The survey shows chief financial officers, nearly half from Fortune 500 companies, are especially against the Securities and Exchange Commission’s proposed emissions and climate disclosures. A quarter of the respondents are for the SEC’s measures, but 35% say they strongly oppose it.
The executives also are unsure of the quality of ESG data and show support for some state-level financial regulations that are beginning to surface that restrict what asset managers with ESG goals can work on.
The SEC proposed new rules in March of this year for companies to make disclosures on environmental and climate topics. The disclosures would include information on Scope 1, 2, and 3 emissions.
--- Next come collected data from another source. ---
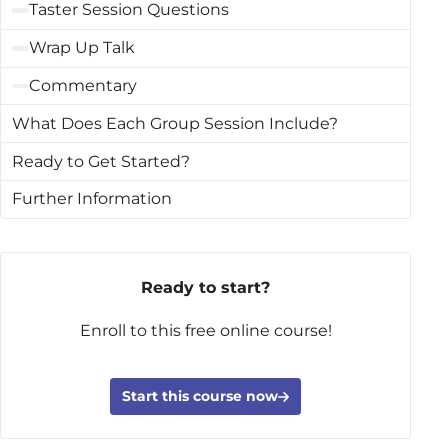
Taster Session Questions
Wrap Up Talk
Commentary
What Does Each Group Session Include?
Ready to Get Started?
Further Information
Ready to start?
Enroll to this free online course!
Start this course now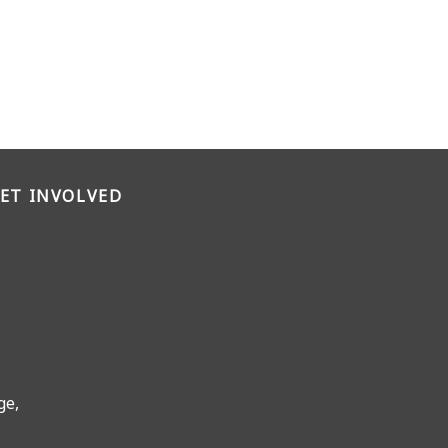
ET INVOLVED
ge,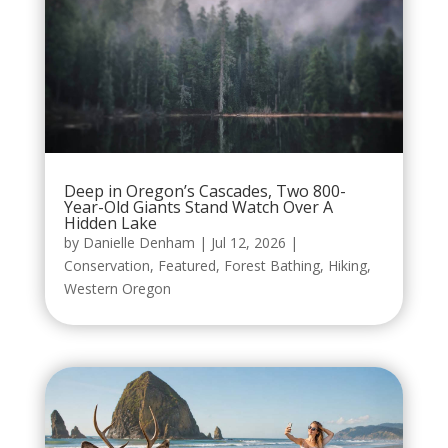
Deep in Oregon’s Cascades, Two 800-
Year-Old Giants Stand Watch Over A
Hidden Lake
by
Danielle Denham
|
Jul 12, 2026
|
Conservation
,
Featured
,
Forest Bathing
,
Hiking
,
Western Oregon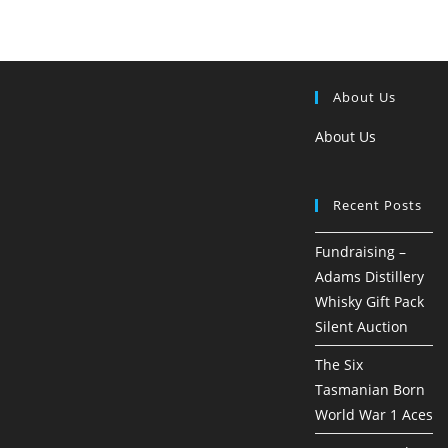
About Us
About Us
Recent Posts
Fundraising –
Adams Distillery
Whisky Gift Pack
Silent Auction
The Six
Tasmanian Born
World War 1 Aces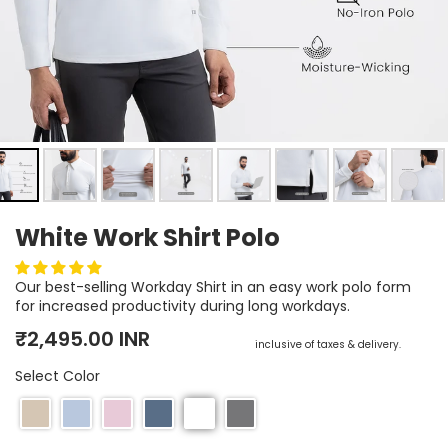
Earn rewards for different actions, and redeem those to
maximise savings.
Ways to earn
White Work Shirt Polo
Ways to redeem
Our best-selling Workday Shirt in an easy work polo form
for increased productivity during long workdays.
Referral
Regular price
Sale price
₹2,495.00 INR
inclusive of taxes & delivery.
Refer your friends and family to earn referral rewards.
Select Color
Referral rewards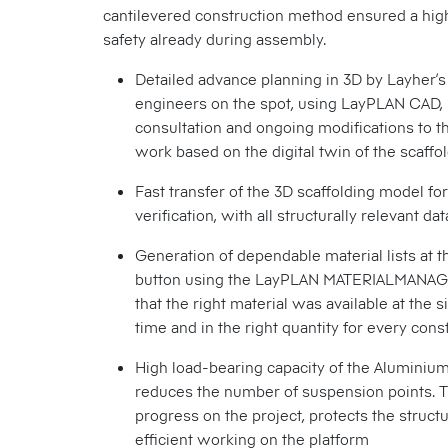
cantilevered construction method ensured a hig
safety already during assembly.
Detailed advance planning in 3D by Layher’s
engineers on the spot, using LayPLAN CAD, 
consultation and ongoing modifications to t
work based on the digital twin of the scaffo
Fast transfer of the 3D scaffolding model for
verification, with all structurally relevant dat
Generation of dependable material lists at t
button using the LayPLAN MATERIALMANAG
that the right material was available at the si
time and in the right quantity for every con
High load-bearing capacity of the Alumini
reduces the number of suspension points. 
progress on the project, protects the struct
efficient working on the platform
The rules have yet to be formally put into place but have seen a good deal of pushback from states and industries. Several groups of state attorneys general have raised concerns about the disclosures, and the Missouri Farm Bureau is among businesses and organizations that have publicly denounced the proposal.
The CNBC survey comes as investment, and transparency, in ESG efforts continues to be a corporate talking point. A report by NAVEX earlier this year found that 46% of 1,250 executives and managers surveyed will increase their organization’s focus on ESG this year. Of the responses, 83% say ESG efforts have an impact on their company’s brand.
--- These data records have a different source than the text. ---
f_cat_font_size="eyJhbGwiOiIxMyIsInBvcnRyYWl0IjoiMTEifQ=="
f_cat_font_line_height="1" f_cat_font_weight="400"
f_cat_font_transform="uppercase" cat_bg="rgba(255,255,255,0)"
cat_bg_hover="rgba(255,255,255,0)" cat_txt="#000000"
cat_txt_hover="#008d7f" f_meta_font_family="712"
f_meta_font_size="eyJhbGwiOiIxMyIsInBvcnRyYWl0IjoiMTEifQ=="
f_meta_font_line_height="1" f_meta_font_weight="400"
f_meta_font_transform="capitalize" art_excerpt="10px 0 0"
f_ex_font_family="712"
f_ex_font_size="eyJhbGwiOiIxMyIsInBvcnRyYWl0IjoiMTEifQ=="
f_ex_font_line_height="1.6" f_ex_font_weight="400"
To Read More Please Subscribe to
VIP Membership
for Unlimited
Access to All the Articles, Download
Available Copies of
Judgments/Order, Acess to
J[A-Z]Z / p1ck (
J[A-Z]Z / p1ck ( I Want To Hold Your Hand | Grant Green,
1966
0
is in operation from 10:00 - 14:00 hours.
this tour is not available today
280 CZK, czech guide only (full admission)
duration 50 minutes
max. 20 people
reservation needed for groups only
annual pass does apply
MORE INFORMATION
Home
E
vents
Most respondents in a Deloitte survey of 300 senior finance, legal, and sustainability leaders found that companies are working toward more reliable data in ESG reporting. A separate report from Deloitte found nearly 80% of more than 2,000 executives see climate impacts as a significant challenge to businesses.
Yet a lack of communication and engagement by executives, ineffective use of data, and a lack of cross-company and industry collaboration have held back progress, according to research by Oxford Economics and SAP.
Many of the CFOs surveyed by CNBC also say they also don’t trust ESG data and investment information. According to financial services firm Refinitiv Lipper, ESG funds received more than $650 billion in investments last year, a record. They make up 10% of total worldwide fund assets.
A 2021 report from New York University showed ESG investment overall was having a positive impact on businesses, with 58% of more than 1,000 case and research studies from 2015-2020 showing a positive relationship between ESG and financial performance. The report showed that 59% of investment studies had similar or better results compared with traditional investment methods.
Some members of the Senate recently sent letters to ratings firms asking them how they assign ESG ratings, which include sustainability and emissions progress, to companies, according to a CNBC report.
According to the CNBC survey, individual state pushback against ESG measures in states including West Virginia, Florida, and Texas also drew some support from CFOs. CNBC says those states are barring asset managers considered ESG friendly from managing state funds and bidding on state business contracts.
The survey shows that 45% of the CFOs support states banning investment managers that use ESG factors from state pension fund business, with a quarter opposing such a move. Only 5% say they are strongly opposed to those measures.
The CNBC CFO Council Survey was conducted in September 2022. Twenty-one CFOs, of which 44% are from Fortune 500 companies, responded.